As he spoke, his daughter Layla, a second-grader, colored at his desk. Like all of Rahat’s other children — and all Israeli children in the south — she is out of school and at loose ends.
Among Israeli Bedouin, it is not uncommon to have relatives inside Gaza and relatives serving in the Israeli military, giving people here a thoroughly unique take on the conflict and multiple reasons for concern.
“You’re worried about both sides,” Abo Zaid said.
Residents of Rahat are better-off than residents of the dozens of unrecognized Bedouin villages in southern Israel, home to about half of the Negev’s Bedouin population.
Sarab Abu-Rabia-Queder, a researcher at Ben-Gurion University, traveled with her husband and three young children this week for a visit to the home of her in-laws in a village called Al-Zarnuk, hoping for a breather after days under rocket fire at their home in Beersheba.
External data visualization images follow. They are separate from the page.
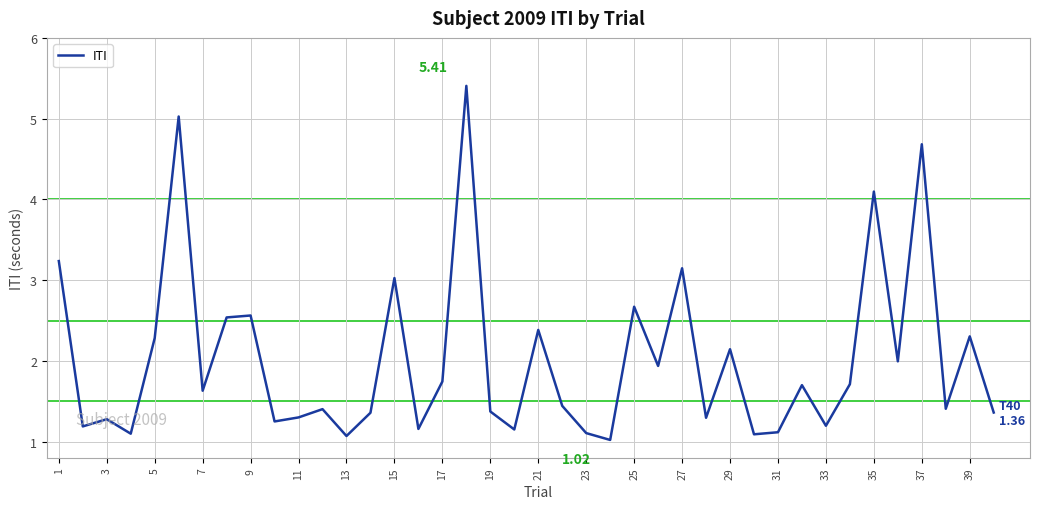

How many points are lower than both their immediate neighbors (excluding endpoints)?

14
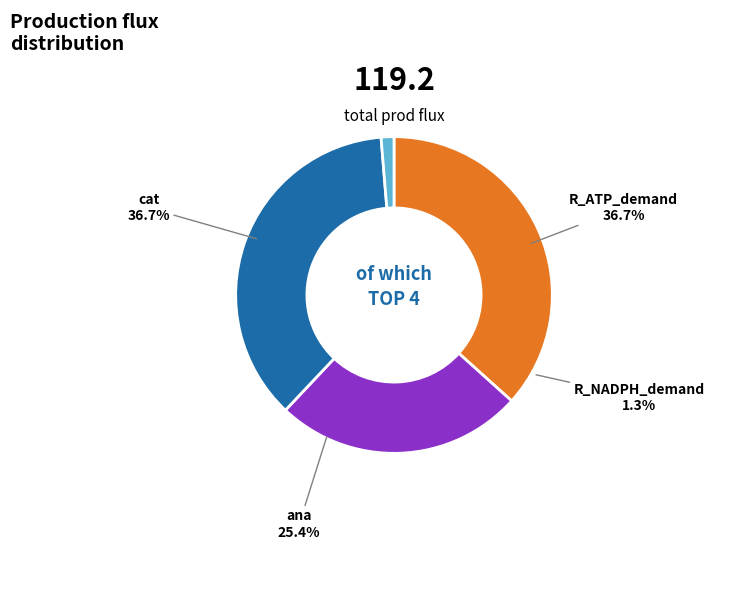

Which category has the biggest portion of the pie?

cat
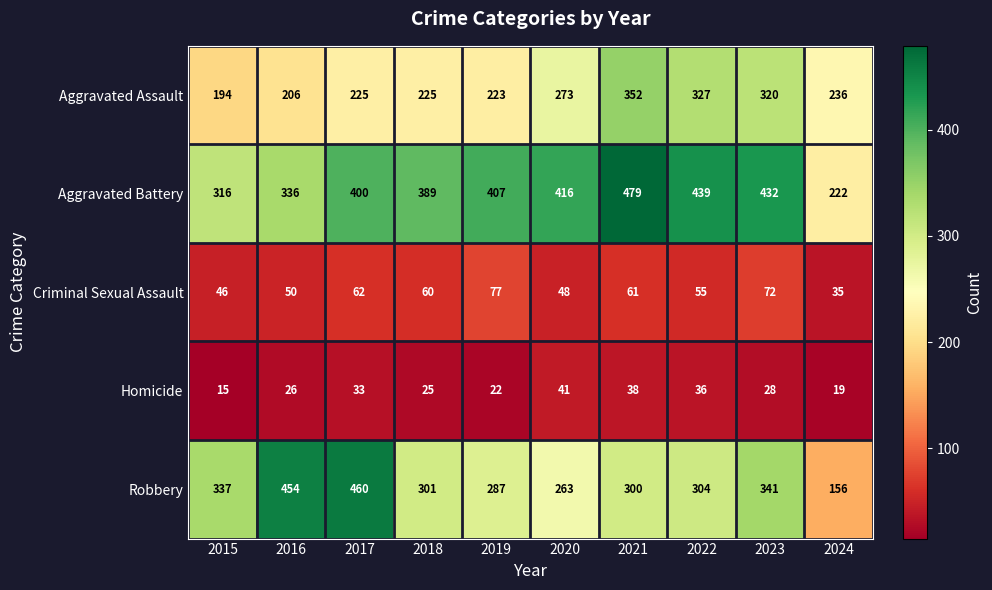

Which series has the largest range (max minus min)?

Robbery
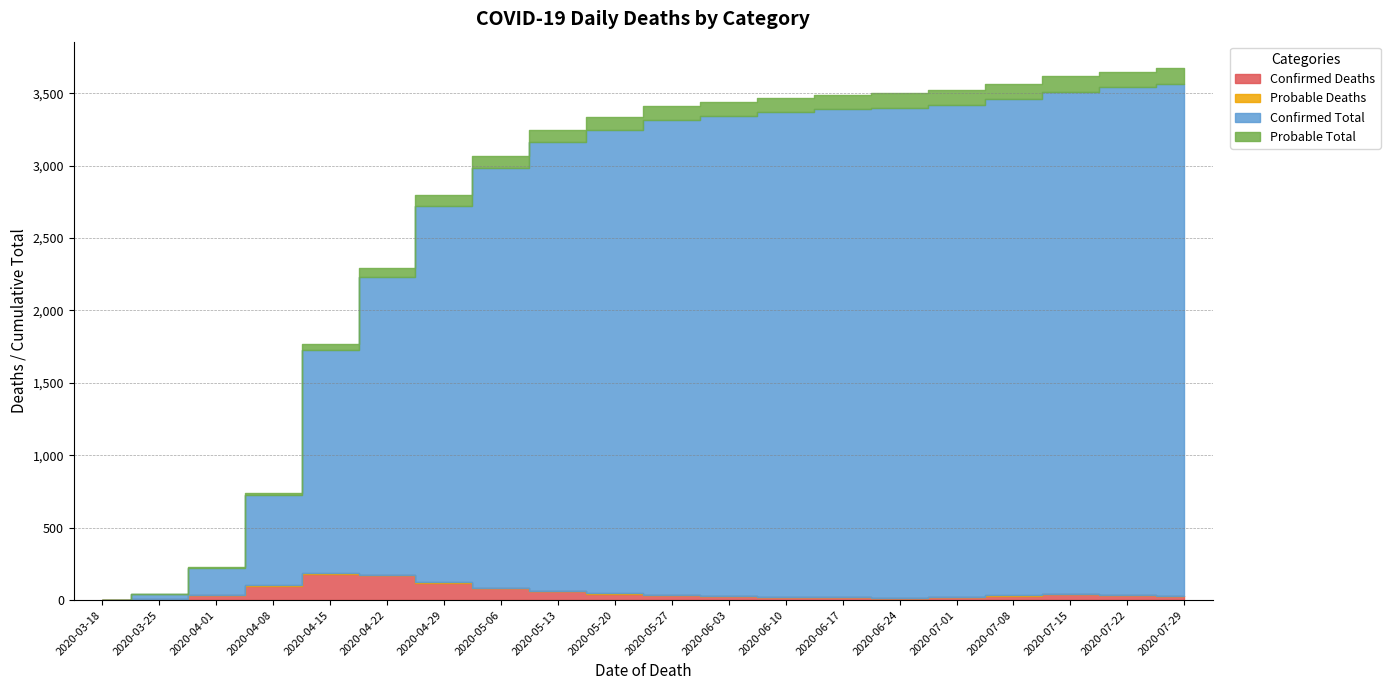

The Confirmed Total series shows 33 at 2020-03-25. True or false?

True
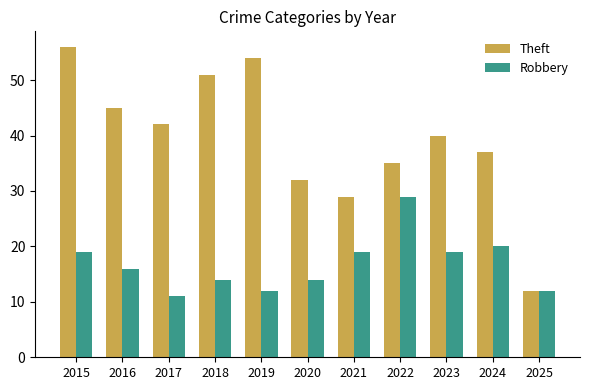

What is the sum of all Theft values?

433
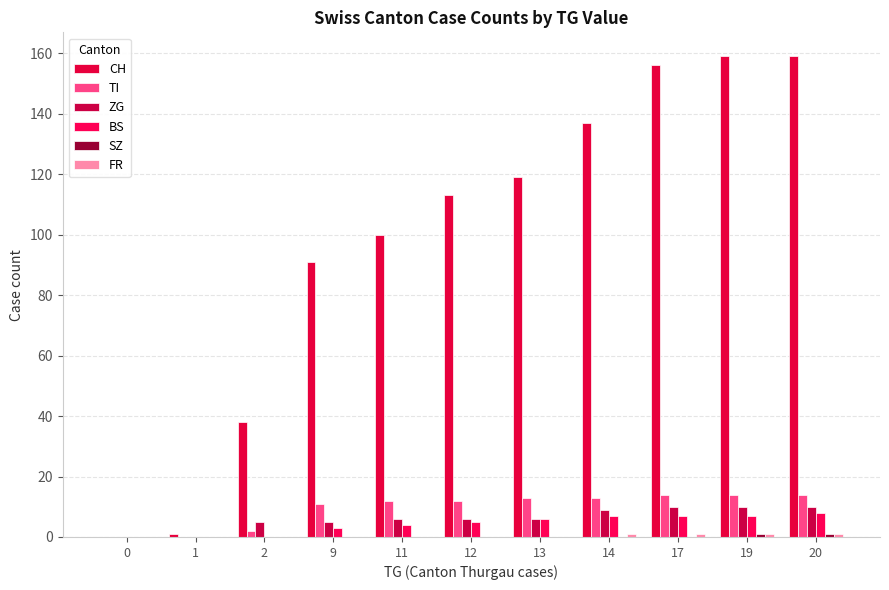

Are the bars horizontal?

No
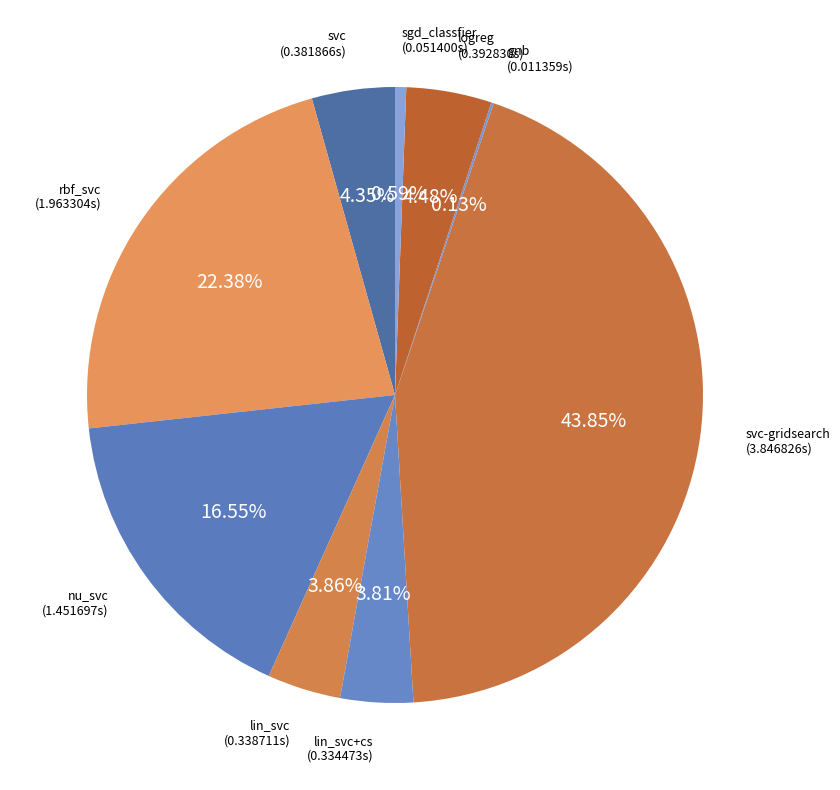

What percentage is the logreg slice, to the nearest percent?

4%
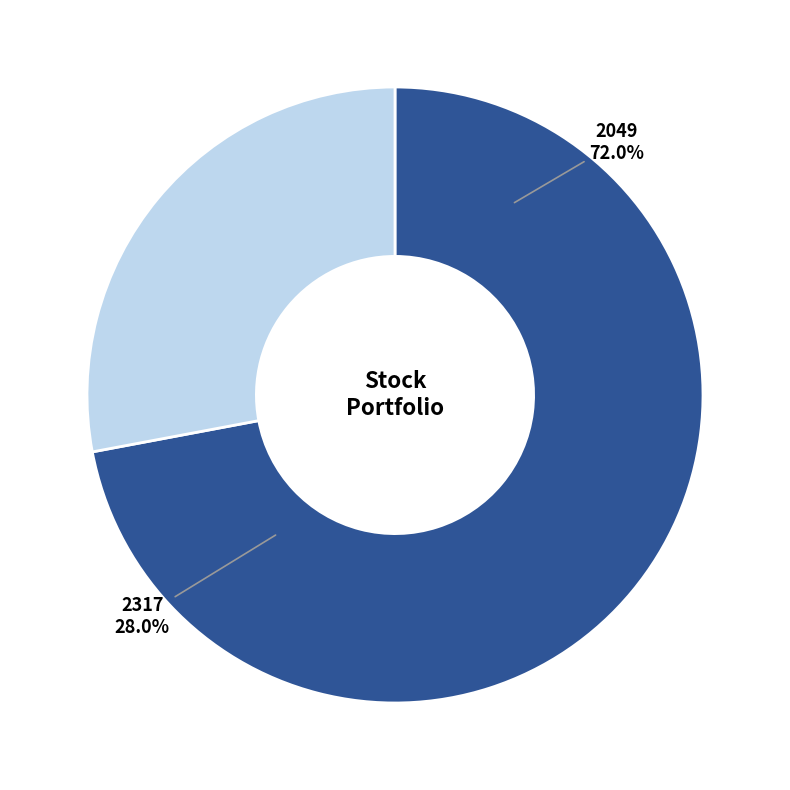

Rank the categories by value from highest to lowest.

2049, 2317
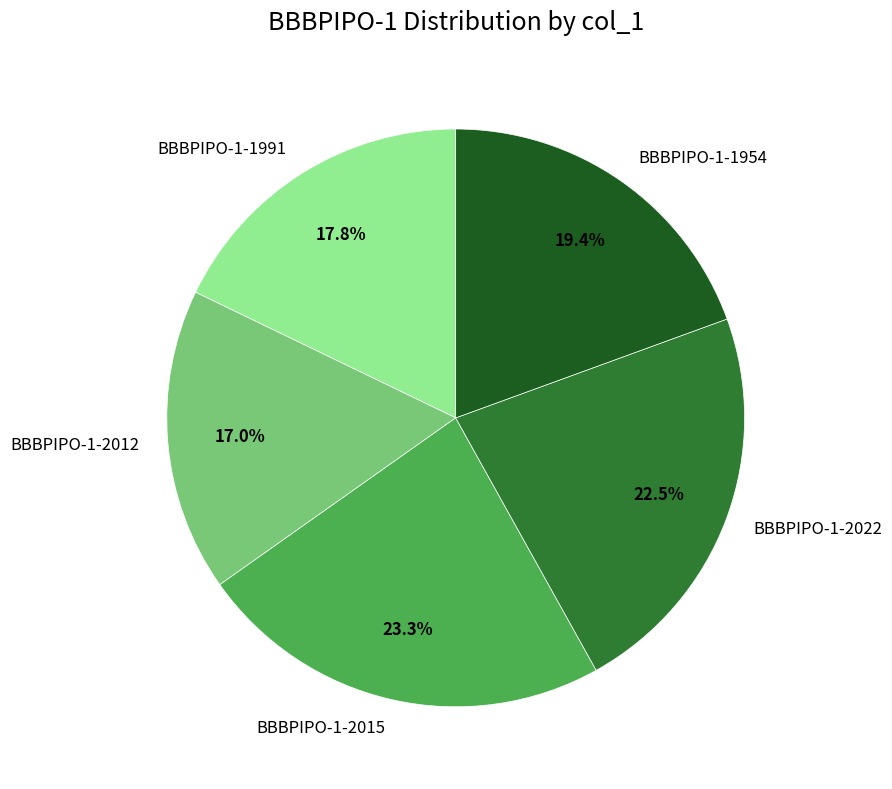

Is it true that BBBPIPO-1-1991 is 18% of the pie?

True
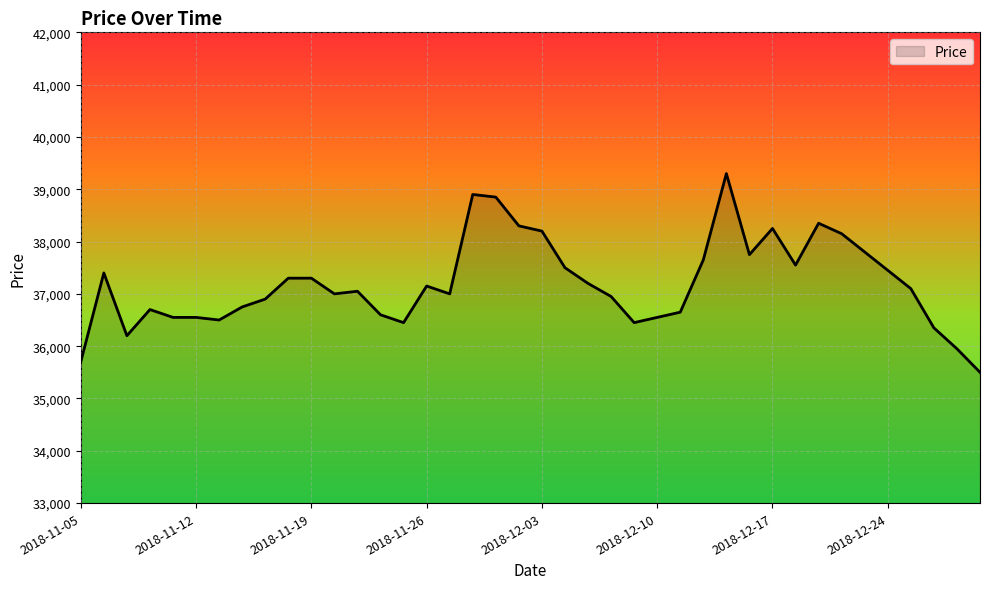

What is the sum of all values?

1487800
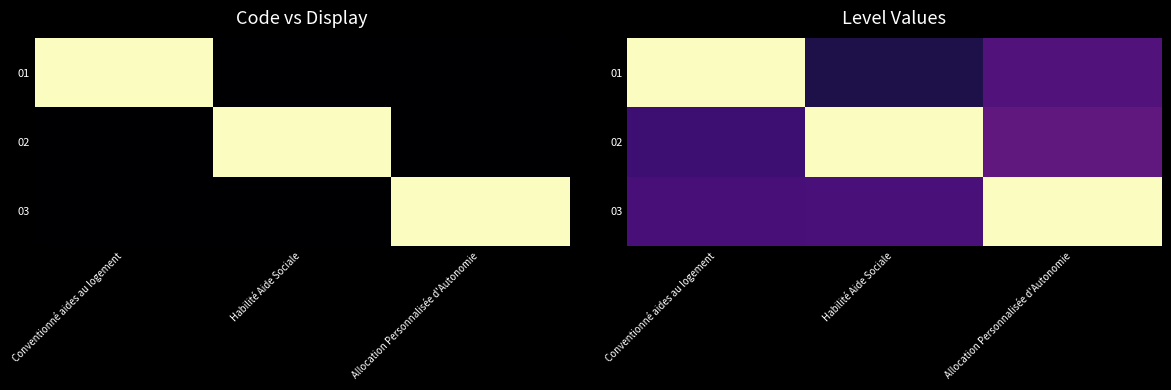

Read the 03 value at Habilité Aide Sociale.

0.2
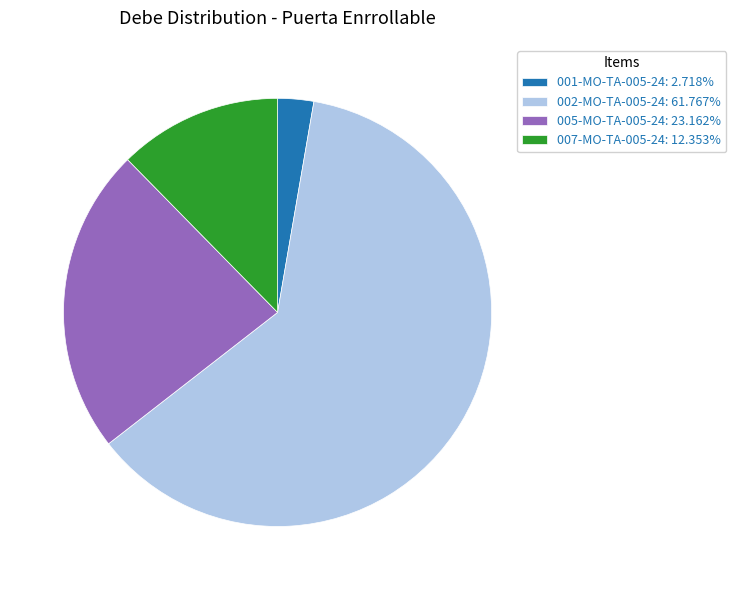

Is there any slice that represents more than half of the pie?

Yes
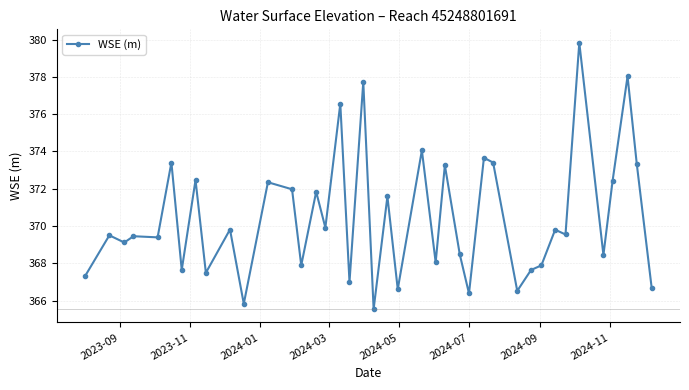

What is the value of the 39th point from the left?

373.3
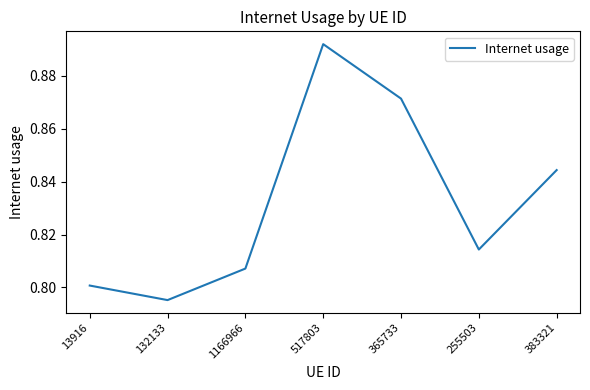

At which category does the chart reach its peak across all series?

517803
The village is unrecognized and off the grid, its houses flimsy and roofed with tin. The 4,000-odd residents, she found, had no protection at all, even though they were well within the rocket zone.
“As far as the Home Front Command is concerned, this place does not exist at all,” she said. The family did not stay long.
With few other options to protect themselves, and guided by a conservative and traditional culture, many in Rahat have adopted fatalism as a strategy for coping with the barrages from Gaza, said Jamal al-Kirnawi, a social worker from Rahat and a student counselor at Ben-Gurion University.
“For many people, the only option is a belief in fate,” he said. The poverty of many of Rahat’s residents, and of the municipal services, make them more vulnerable to this kind of thinking, he said.
On the other hand, Kirnawi noted, there was a kind of fierce allegiance to daily life and an unwillingness to abandon home. This sentiment was shared, he said, by many in the south — Arabs and Jews.
“Among residents of the Negev there is a strength, a desire to stay in place and to keep functioning,” he said.
He suggested Israelis in the area will get through the crisis together.
“The fate of the Bedouin is connected to the fate of our neighbors from the Negev, and cannot be separated,” he said. “In this kind of war, rockets don’t differentiate between kinds of blood.”
Several hours later, a mortar barrage from Gaza aimed at Israeli forces along the border killed Alian Salem Alanbari, a Bedouin from an unrecognized village in the south. He was working alongside the military as a Defense Ministry contractor.
Alanbari, the fifth Israeli fatality in the fighting, was buried late Tuesday in the Bedouin township of Lakiya.